WORK ORDER:
Please quote the data word for word, starting with the line that contains "left knee: (310, 396, 12)" and ending with the line that contains "left elbow: (441, 243, -15)", both included.

INPUT FOR THIS TASK:
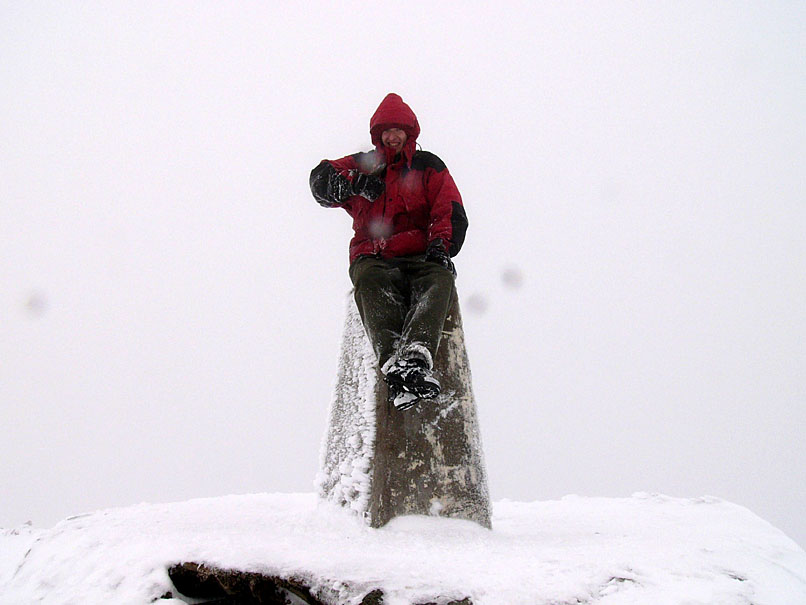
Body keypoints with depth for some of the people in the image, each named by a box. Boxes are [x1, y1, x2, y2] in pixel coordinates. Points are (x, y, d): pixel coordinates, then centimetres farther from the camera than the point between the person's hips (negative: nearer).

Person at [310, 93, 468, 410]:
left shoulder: (428, 166, 21)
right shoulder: (363, 165, 24)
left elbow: (452, 214, 9)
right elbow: (321, 180, 8)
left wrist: (441, 244, -12)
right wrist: (353, 183, -13)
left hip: (420, 256, 0)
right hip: (375, 258, 0)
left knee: (439, 277, -36)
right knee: (368, 278, -37)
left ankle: (415, 355, -61)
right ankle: (394, 366, -55)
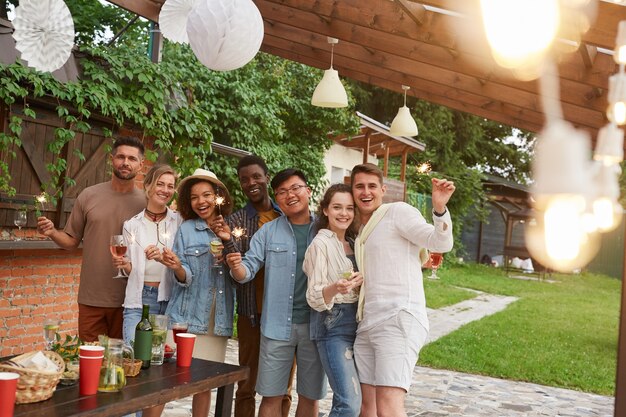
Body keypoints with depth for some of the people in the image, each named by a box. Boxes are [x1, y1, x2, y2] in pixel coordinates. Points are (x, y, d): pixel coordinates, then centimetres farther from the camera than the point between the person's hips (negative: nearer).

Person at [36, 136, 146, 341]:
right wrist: (52, 232, -11)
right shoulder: (89, 196, 2)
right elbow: (72, 241, 8)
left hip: (128, 301, -1)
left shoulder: (146, 203, -3)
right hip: (91, 300, 1)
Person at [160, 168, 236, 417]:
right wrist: (177, 267, -26)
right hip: (188, 317, -2)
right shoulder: (186, 229, 1)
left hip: (218, 319, 3)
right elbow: (186, 278, -4)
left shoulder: (230, 229, 8)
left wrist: (229, 241, -8)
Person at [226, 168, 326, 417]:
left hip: (315, 324, 0)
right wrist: (236, 267, -22)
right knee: (271, 396, 5)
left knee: (310, 396, 12)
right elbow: (248, 269, 1)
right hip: (277, 325, 0)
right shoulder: (268, 232, 5)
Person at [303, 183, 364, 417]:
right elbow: (313, 298, -13)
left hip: (356, 323, 7)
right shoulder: (321, 243, -7)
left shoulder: (352, 243, 15)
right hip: (333, 325, -7)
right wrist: (335, 288, -31)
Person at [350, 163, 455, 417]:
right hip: (367, 326, 8)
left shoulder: (398, 212, -1)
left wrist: (440, 209, -31)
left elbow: (441, 243, -15)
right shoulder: (361, 230, 22)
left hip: (399, 320, -8)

EXERCISE OUTPUT:
left knee: (310, 396, 12)
right elbow: (248, 269, 1)
right hip: (277, 325, 0)
right shoulder: (268, 232, 5)
Person at [303, 183, 364, 417]:
right elbow: (313, 298, -13)
left hip: (356, 323, 7)
right shoulder: (321, 243, -7)
left shoulder: (352, 243, 15)
right hip: (333, 325, -7)
right wrist: (335, 288, -31)
Person at [350, 163, 455, 417]:
right hip: (367, 326, 8)
left shoulder: (398, 212, -1)
left wrist: (440, 209, -31)
left elbow: (441, 243, -15)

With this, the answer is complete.